An alternative to the von Neumann architecture are optical neuromorphic computers. They model the structure of the human brain, transmit data with photons instead of electrons, and are capable of parallel data processing, activating the necessary neurons when needed. Thus, they are more efficient and require less energy for data processing, neural network operation, and complex system modeling.
What are you planning to do within the project?
One of our ideas is to use optical resonance metasurfaces as layers of a neural network. With the help of resonance effects, we can localize optical fields, achieving significant nonlinear effects at lower energies. Nonlinear functions are crucial in the majority of computational algorithms.
To design a neuromorphic computer, we will first need to study the effects of thermodynamics, optics, and phase changes on different scales (nanometers, millimeters, and centimeters) within the device. Conventional methods make such multitudes of computations tedious, so to design neuromorphic computers, Alexander Khvatov and I will be using computational models of neuromorphic computers based on AI algorithms. Instead of texts, they will be simulating various physical effects and predicting the physical fields suitable for the selection of geometric and other properties of the future device.
What are the practical benefits of your project?
At the moment, it’s difficult to develop optical computers that can truly compete with their electronic counterparts. This research is conducted with a ten-year vision. Some additional results closest to practical implementation could be the development of metasurfaces for optical processing of images. For instance, the design for hyperspectral cameras used for environmental monitoring.
This isn’t the only project where you work with AI, right?
Yes, I am also using machine learning in a new field for me, which is optical and mechanical manipulation of resonance perovskite particles. Optical tweezers are quite a developed technology, loved particularly by biologists because it can be used to control and study various biological objects, including cells, bacteria, DNA molecules, and proteins. Resonant particles, with sizes comparable to their wavelengths, are part of complex effects related to light diffraction – these effects hinder the use of optical tweezers. This can be resolved by tackling the reverse task and designing a more complex beam. Using machine learning methods, we can create a wave front that will capture resonant particles. This is a potential new instrument for positioning nano- and microobjects on various photonic integrated circuits that are becoming more and more popular.

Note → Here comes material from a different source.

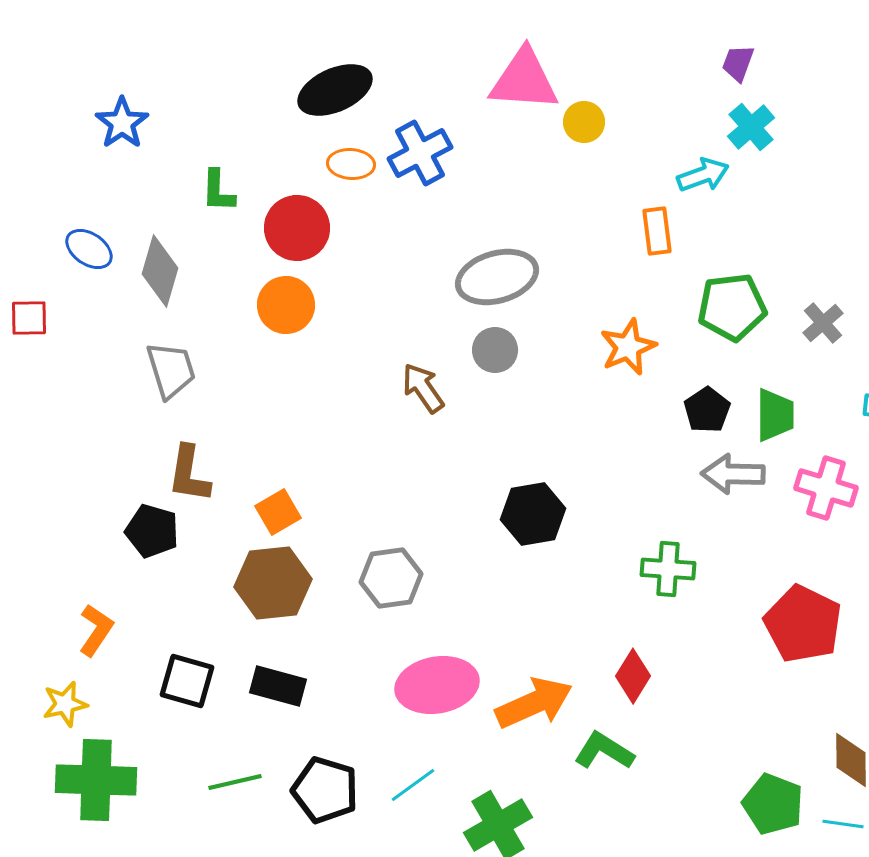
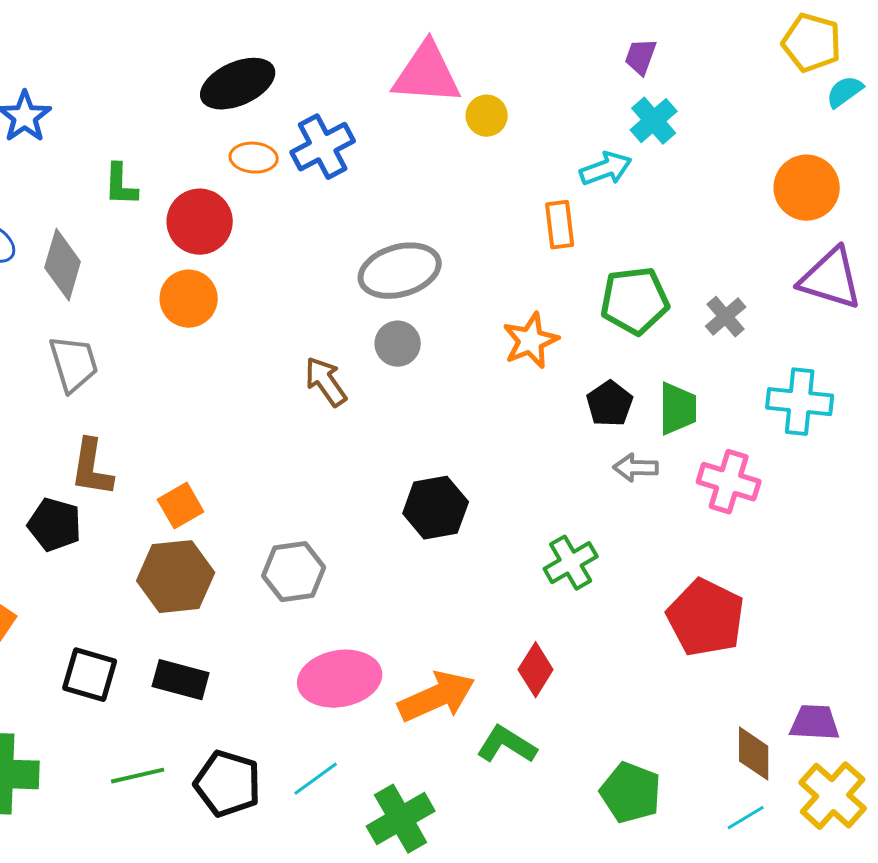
gray arrow: (733, 474) -> (636, 468), size x0.7
green cross: (668, 569) -> (571, 563), turned -34
green pentagon: (773, 804) -> (631, 793), moved
cyan line: (843, 824) -> (746, 818), turned -39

At the start of our conversation, you mentioned Richard Feynman, whose biography convinced you to be a physicist. Has your perception changed all these years down the line, after you’ve seen things from the inside? Is this vision of a scientist true for you now? What inspires you in your work?
Such scientists do exist now, even though it can be hard in our modern world. I don’t know if you can learn to be one, but I know that it’s important to find pleasure in the process, not in your results. The pride and joy of publishing your first paper or securing your first grant fades away, and the next ones feel like a routine. What is key for doing science in the long term is enjoying the ideas in your head and the process of their implementation.